JAKARTA, HUMAS MKRI - Hak digital merupakan hak asasi manusia yang bukan saja secara normatif diatur dalam ketentuan hukum. Sebab dalam perkembangan peradaban kemanusiaan, konstitusionalisasi keadilan digital itu menjadi hal yang tak dapat dihindari dari pesatnya dunia digital yang mempengaruhi keseharian hidup warga/bangsa di dunia. Sehingga pengaturannya harus mempertimbangkan perlindungan hak dasar dan penyeimbangan kekuasaan dalam lingkungan digital dengan memastikan prinsip negara hukum sebagai prinsip dasar bagi peradaban baru dalam kemanusiaan.
Hal tersebut disampaikan Herlambang Perdana Wiratraman dalam sidang lanjutan uji materiil Undang-Undang Nomor 1 Tahun 2024 tentang Perubahan Kedua Atas Undang-Undang Nomor 11 Tahun 2008 tentang Informasi dan Transaksi Elektronik (UU ITE) pada Kamis (5/12/2024). Sidang ini digelar untuk dua perkara sekaligus yakni Perkara Nomor 105/PUU-XXII/2024 yang diajukan Daniel Frits Maurits Tangkilisan, dan Perkara Nomor 115/PUU-XXII/2024 yang diajukan Jovi Andrea Bachtiar (Jaksa pada Kejaksaan Republik Indonesia). Pemohon 105/PUU-XXII/2024 menghadirkan Ketua Pusat Kajian Hukum dan Keadilan Sosial (LSJ) Fakultas Hukum Universitas Gadjah Mada ini sebagai Ahli untuk memberikan keterangan berkaitan dengan pengujian Pasal 27A jo. Pasal 45 ayat (4) dan Pasal 28 ayat (2) jo. Pasal 45A ayat (2) UU ITE 2024.
Secara lebih jelas Herlambang menjabarkan bahwa konsep konstitusionalisme keadilan digital mewakili keterhubungan antara narasi baru ketatanegaraan, masalah keadilan sosial, dan transformasi digital yang menjadi keseharian masyarakat. Maka untuk menjamin keberlakuan UU ITE 2024 agar norma normatif ini tidak mudah disalahgunakan, maka Mahkamah harus memberikan kejelasan agar pasal 27A jo Pasal 45 ayat (4) UU ITE 2024 tidak menjadi sapu jagat atau keranjang sampah dengan menerapkan standar tafsir berbasis doktrin Siracusa Principles. Yakni pembatasan yang dimungkinkan melalui tes tiga tahap yaitu diatur oleh hukum; adanya tujuan pembatasan yang sah; dan kebutuhan. Pemutusan ini ditujukan untuk memastikan agar ketentuan pidana ‘pencemaran nama baik melalui media elektronik’ tidak keliru penerapan hukumnya atau bahkan tidak membuka peluang disalahgunakan dalam ruang demokrasi.

####################

# DAFTAR TUGAS
a) Tampilkan bagian berita sidang UU ITE yang dimulai dari "JAKARTA, HUMAS MKRI" dan berlanjut sampai "baru dalam kemanusiaan.", tanpa mengubah satu kata pun.
b) Kumpulkan setiap baris data yang memuat kata "latitude". Huruf besar dan kecil harus sama persis.
Berita sidang UU ITE dan baris data adalah dua bahan yang berdiri sendiri.

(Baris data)
####################

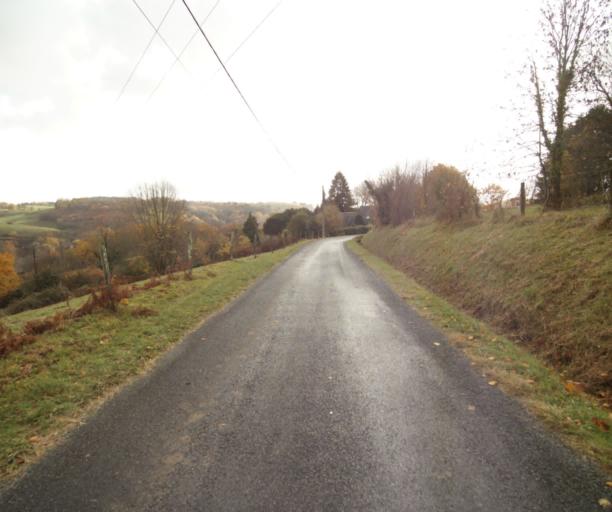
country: FR
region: Limousin
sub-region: Departement de la Correze
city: Sainte-Fereole
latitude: 45.2090
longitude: 1.6222
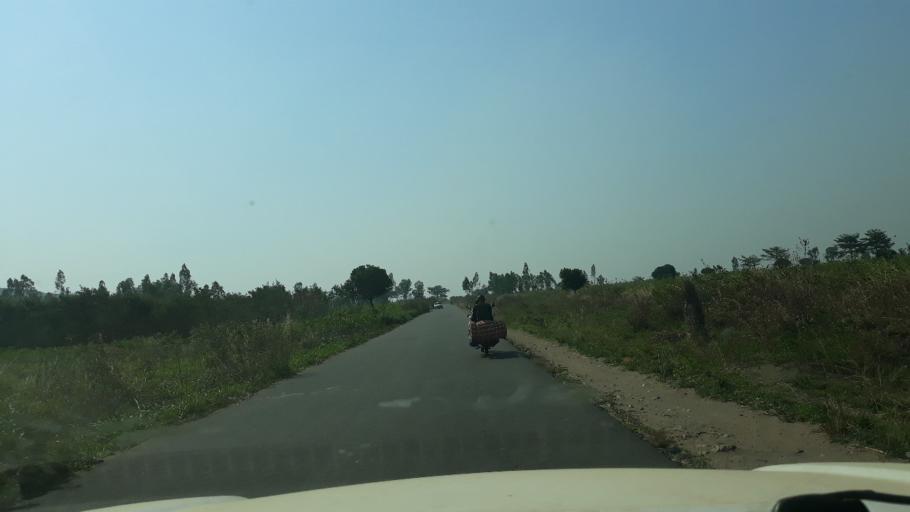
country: CD
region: South Kivu
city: Uvira
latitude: -3.2126
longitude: 29.1645
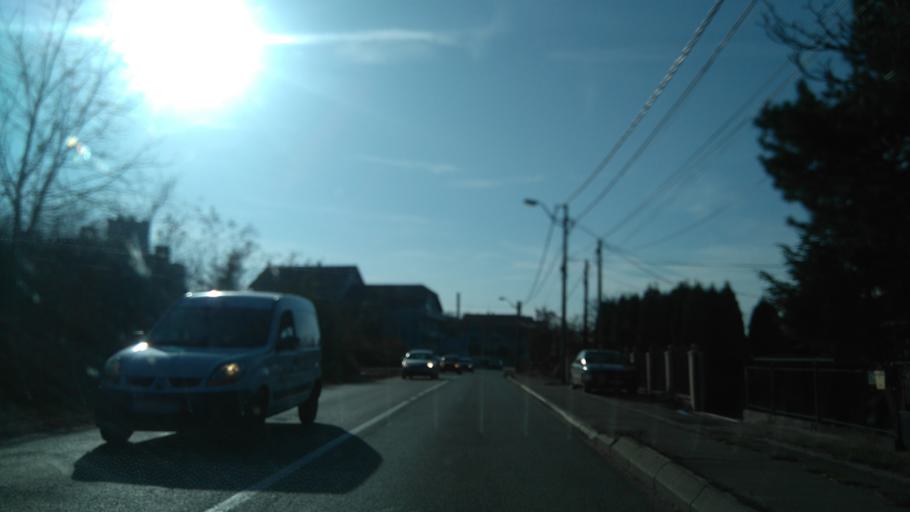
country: RS
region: Central Serbia
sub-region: Belgrade
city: Rakovica
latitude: 44.7371
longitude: 20.3847
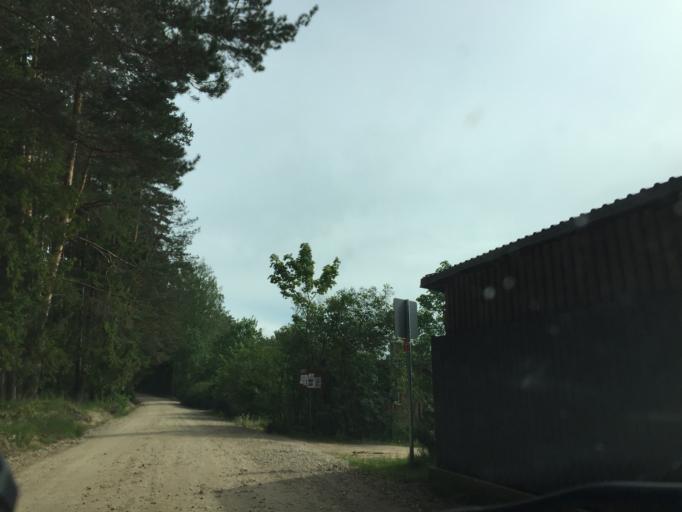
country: LV
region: Valmieras Rajons
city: Valmiera
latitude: 57.4775
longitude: 25.3979
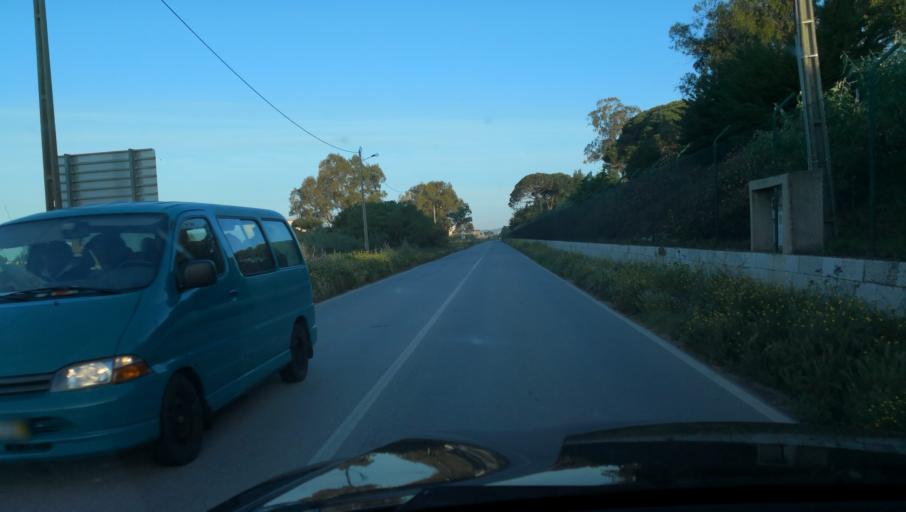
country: PT
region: Setubal
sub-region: Setubal
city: Setubal
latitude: 38.4888
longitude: -8.8101
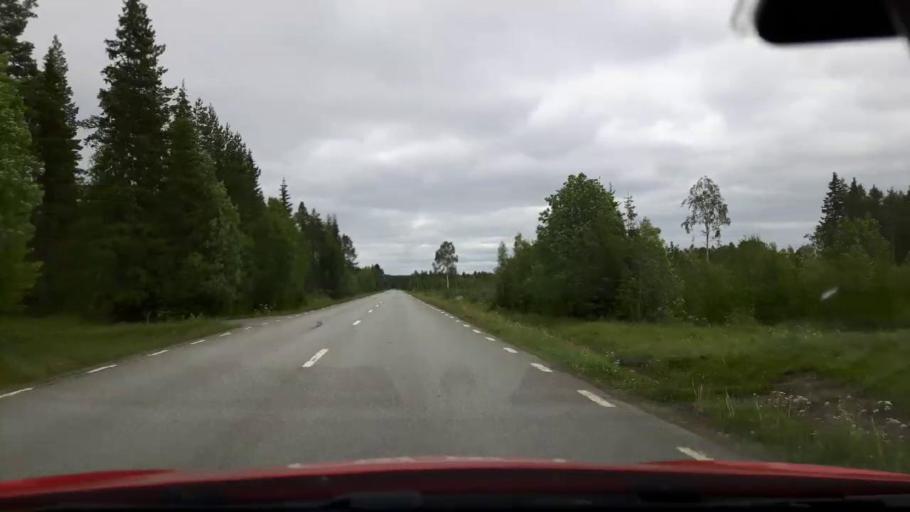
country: SE
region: Jaemtland
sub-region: Stroemsunds Kommun
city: Stroemsund
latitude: 63.5435
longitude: 15.4220
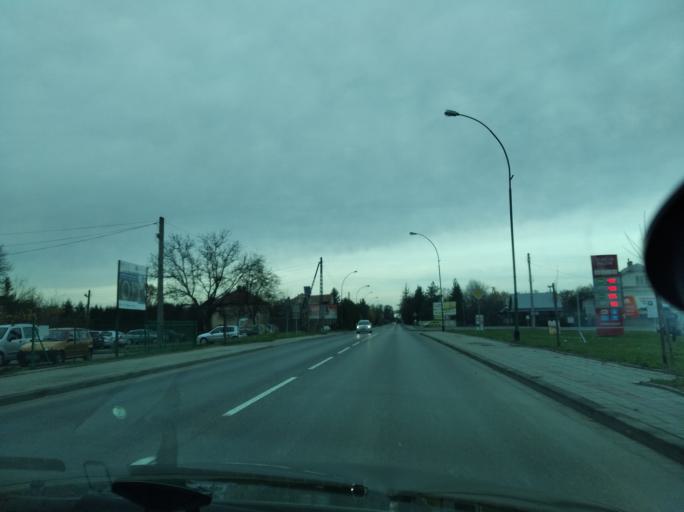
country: PL
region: Subcarpathian Voivodeship
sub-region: Powiat lancucki
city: Lancut
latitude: 50.0914
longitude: 22.2316
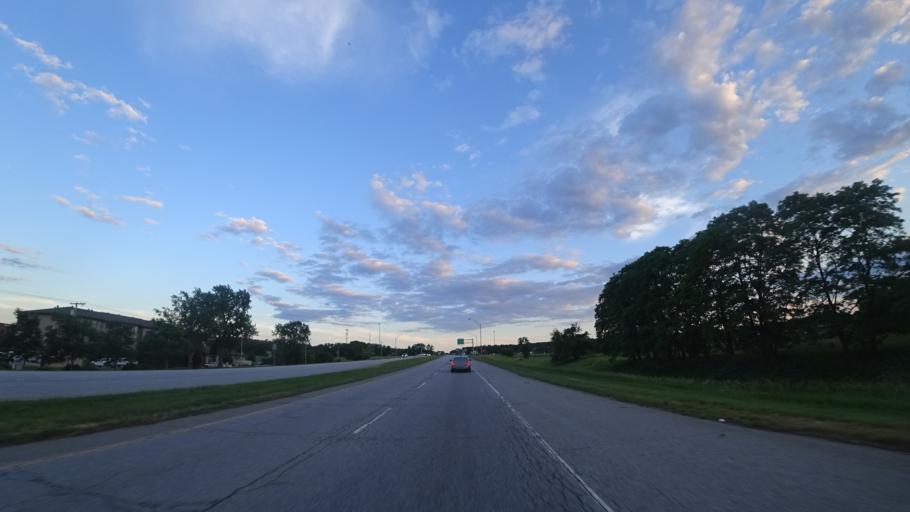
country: US
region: Indiana
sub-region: Porter County
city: Ogden Dunes
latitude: 41.6060
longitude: -87.1741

####################

# DAFTAR JAWABAN
a)
JAKARTA, HUMAS MKRI - Hak digital merupakan hak asasi manusia yang bukan saja secara normatif diatur dalam ketentuan hukum. Sebab dalam perkembangan peradaban kemanusiaan, konstitusionalisasi keadilan digital itu menjadi hal yang tak dapat dihindari dari pesatnya dunia digital yang mempengaruhi keseharian hidup warga/bangsa di dunia. Sehingga pengaturannya harus mempertimbangkan perlindungan hak dasar dan penyeimbangan kekuasaan dalam lingkungan digital dengan memastikan prinsip negara hukum sebagai prinsip dasar bagi peradaban baru dalam kemanusiaan.

b)
latitude: 45.2090
latitude: -3.2126
latitude: 44.7371
latitude: 57.4775
latitude: 38.4888
latitude: 63.5435
latitude: 50.0914
latitude: 41.6060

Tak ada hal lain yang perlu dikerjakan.